◆ Directive: Rewrite the lines starting with the line that contains "Summer Sale |" and going on through the line that contains "BIC/SWIFT: BREXPLPWMBK", swapping "PRÉPARATION SAISON" for "AVANT-SAISON" and keeping everything else the same.

Data Start Marker

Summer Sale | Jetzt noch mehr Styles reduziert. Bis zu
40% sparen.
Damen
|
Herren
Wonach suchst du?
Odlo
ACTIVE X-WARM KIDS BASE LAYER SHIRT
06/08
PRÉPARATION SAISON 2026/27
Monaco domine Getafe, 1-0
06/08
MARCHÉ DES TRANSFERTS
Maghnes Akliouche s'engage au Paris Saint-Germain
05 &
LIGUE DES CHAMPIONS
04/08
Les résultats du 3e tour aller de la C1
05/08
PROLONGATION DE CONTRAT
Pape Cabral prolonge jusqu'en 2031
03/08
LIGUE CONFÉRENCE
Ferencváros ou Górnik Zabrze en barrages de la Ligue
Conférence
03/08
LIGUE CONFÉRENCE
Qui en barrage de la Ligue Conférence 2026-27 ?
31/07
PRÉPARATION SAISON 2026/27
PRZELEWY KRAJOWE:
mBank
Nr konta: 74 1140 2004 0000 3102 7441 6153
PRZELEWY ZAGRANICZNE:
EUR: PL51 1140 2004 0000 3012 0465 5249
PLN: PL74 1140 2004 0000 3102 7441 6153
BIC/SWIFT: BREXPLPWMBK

Data End Marker
Data Start Marker

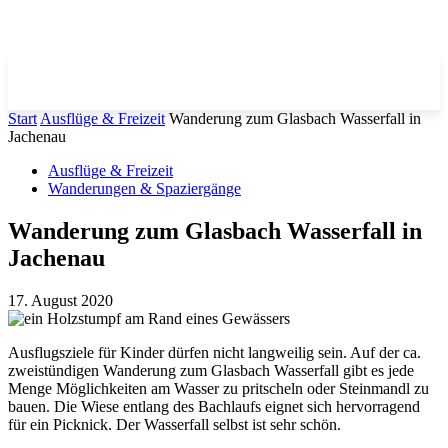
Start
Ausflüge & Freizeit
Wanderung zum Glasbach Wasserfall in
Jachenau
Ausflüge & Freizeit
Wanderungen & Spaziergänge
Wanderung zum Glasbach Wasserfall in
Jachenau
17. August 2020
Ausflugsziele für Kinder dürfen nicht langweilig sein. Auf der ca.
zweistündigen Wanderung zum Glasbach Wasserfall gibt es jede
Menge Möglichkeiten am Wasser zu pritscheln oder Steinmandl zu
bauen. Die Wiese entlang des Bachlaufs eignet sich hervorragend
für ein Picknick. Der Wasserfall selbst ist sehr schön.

Data End Marker

◆ Solution to this task:
Summer Sale | Jetzt noch mehr Styles reduziert. Bis zu
40% sparen.
Damen
|
Herren
Wonach suchst du?
Odlo
ACTIVE X-WARM KIDS BASE LAYER SHIRT
06/08
AVANT-SAISON 2026/27
Monaco domine Getafe, 1-0
06/08
MARCHÉ DES TRANSFERTS
Maghnes Akliouche s'engage au Paris Saint-Germain
05 &
LIGUE DES CHAMPIONS
04/08
Les résultats du 3e tour aller de la C1
05/08
PROLONGATION DE CONTRAT
Pape Cabral prolonge jusqu'en 2031
03/08
LIGUE CONFÉRENCE
Ferencváros ou Górnik Zabrze en barrages de la Ligue
Conférence
03/08
LIGUE CONFÉRENCE
Qui en barrage de la Ligue Conférence 2026-27 ?
31/07
AVANT-SAISON 2026/27
PRZELEWY KRAJOWE:
mBank
Nr konta: 74 1140 2004 0000 3102 7441 6153
PRZELEWY ZAGRANICZNE:
EUR: PL51 1140 2004 0000 3012 0465 5249
PLN: PL74 1140 2004 0000 3102 7441 6153
BIC/SWIFT: BREXPLPWMBK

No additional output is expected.